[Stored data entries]
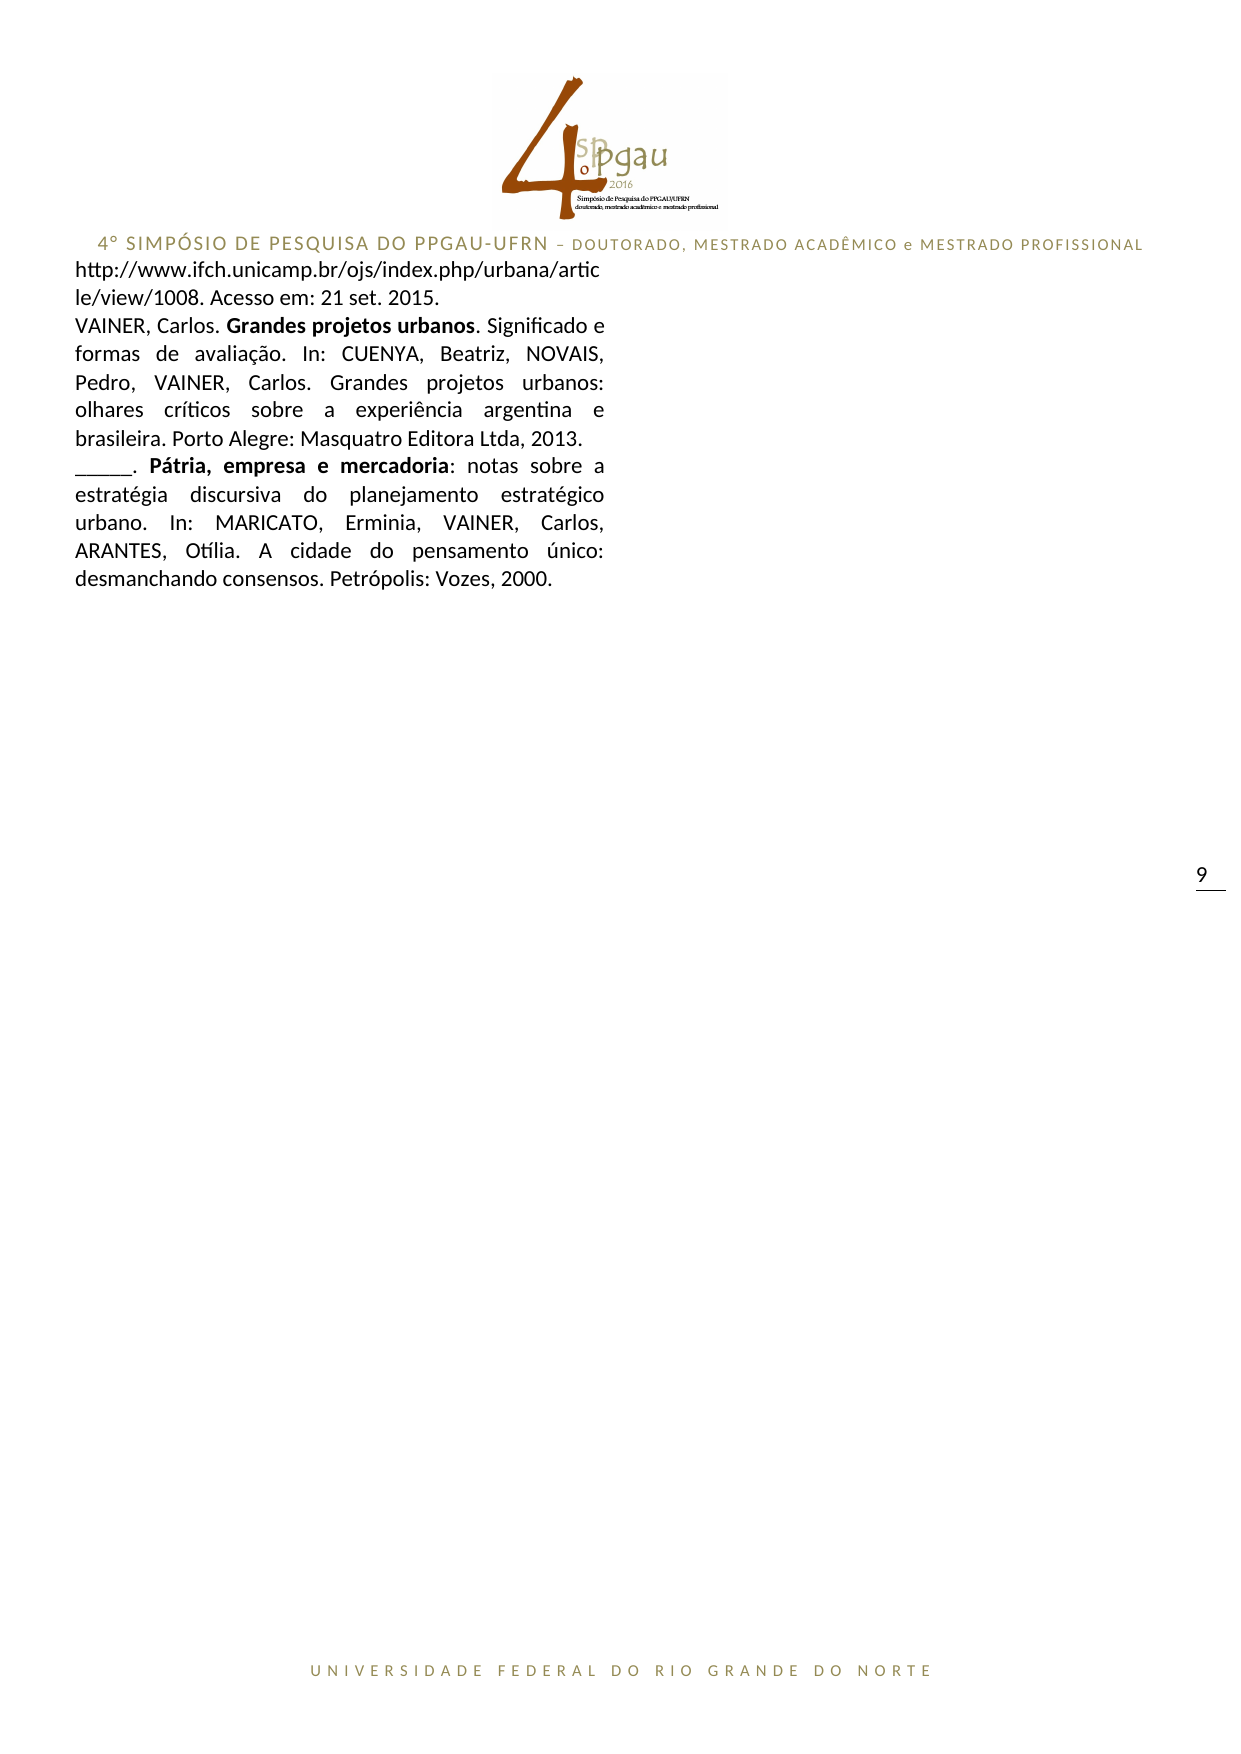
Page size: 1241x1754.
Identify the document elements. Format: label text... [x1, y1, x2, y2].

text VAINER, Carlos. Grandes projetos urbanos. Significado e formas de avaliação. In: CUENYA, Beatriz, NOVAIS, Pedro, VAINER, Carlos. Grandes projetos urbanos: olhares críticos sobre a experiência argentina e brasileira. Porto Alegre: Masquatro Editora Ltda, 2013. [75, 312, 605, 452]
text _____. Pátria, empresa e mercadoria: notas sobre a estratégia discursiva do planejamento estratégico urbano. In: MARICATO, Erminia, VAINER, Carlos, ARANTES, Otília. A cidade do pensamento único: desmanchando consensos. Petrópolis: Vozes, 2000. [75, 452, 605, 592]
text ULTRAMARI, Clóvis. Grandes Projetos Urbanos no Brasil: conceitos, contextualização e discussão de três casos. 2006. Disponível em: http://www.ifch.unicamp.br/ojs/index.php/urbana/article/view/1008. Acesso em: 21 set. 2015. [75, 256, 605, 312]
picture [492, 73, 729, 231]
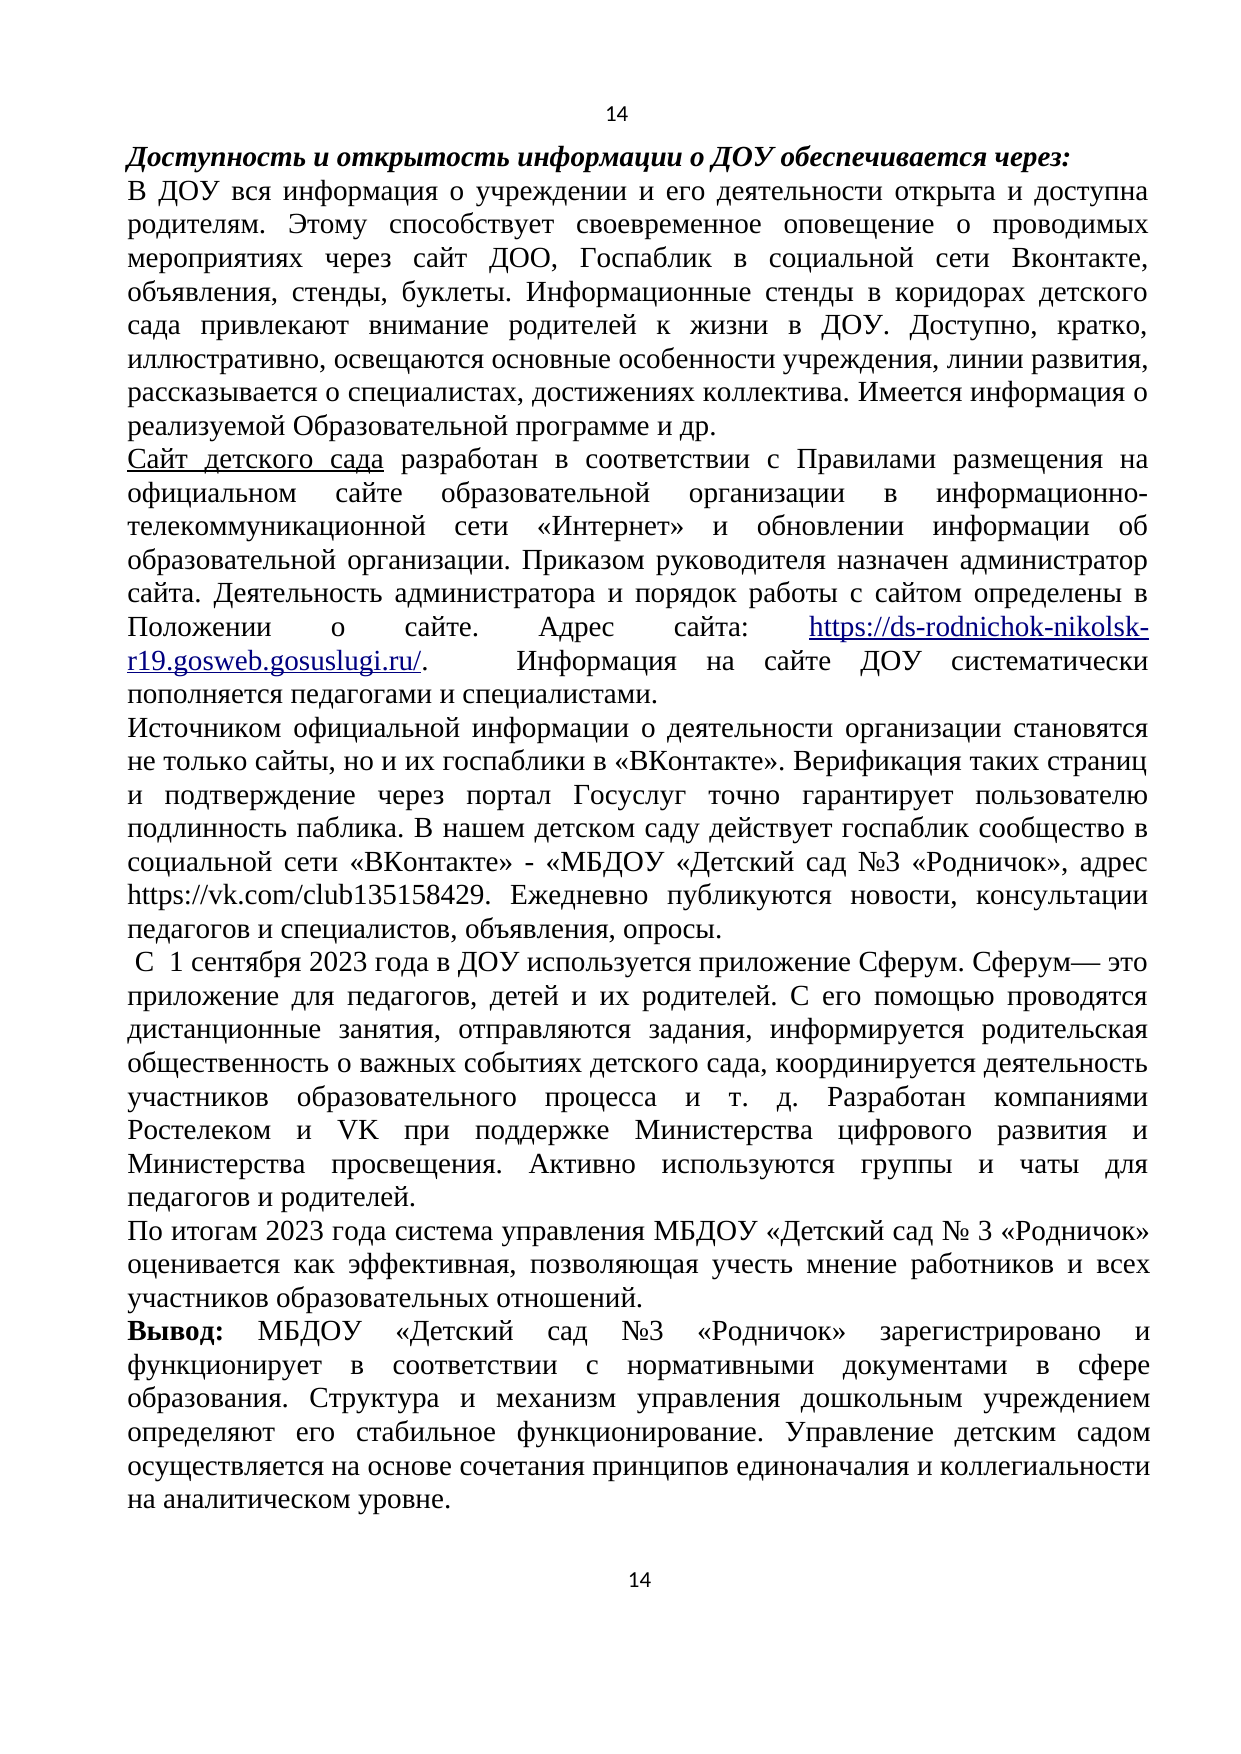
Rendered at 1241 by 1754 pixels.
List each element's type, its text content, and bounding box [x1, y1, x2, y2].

__TASK__
After locating the line containing "Identify the document" in the entries above, repeat only it and each later line through the end, exactly, without any pictures.

__RESPONSE AREA__
Identify the document elements. Format: label text... [x1, y1, x2, y2].

text VAINER, Carlos. Grandes projetos urbanos. Significado e formas de avaliação. In: CUENYA, Beatriz, NOVAIS, Pedro, VAINER, Carlos. Grandes projetos urbanos: olhares críticos sobre a experiência argentina e brasileira. Porto Alegre: Masquatro Editora Ltda, 2013. [75, 312, 605, 452]
text _____. Pátria, empresa e mercadoria: notas sobre a estratégia discursiva do planejamento estratégico urbano. In: MARICATO, Erminia, VAINER, Carlos, ARANTES, Otília. A cidade do pensamento único: desmanchando consensos. Petrópolis: Vozes, 2000. [75, 452, 605, 592]
text ULTRAMARI, Clóvis. Grandes Projetos Urbanos no Brasil: conceitos, contextualização e discussão de três casos. 2006. Disponível em: http://www.ifch.unicamp.br/ojs/index.php/urbana/article/view/1008. Acesso em: 21 set. 2015. [75, 256, 605, 312]
picture [492, 73, 729, 231]
Rendered at 1241 by 1754 pixels.
List each element's type, its text content, and bounding box [x1, y1, x2, y2].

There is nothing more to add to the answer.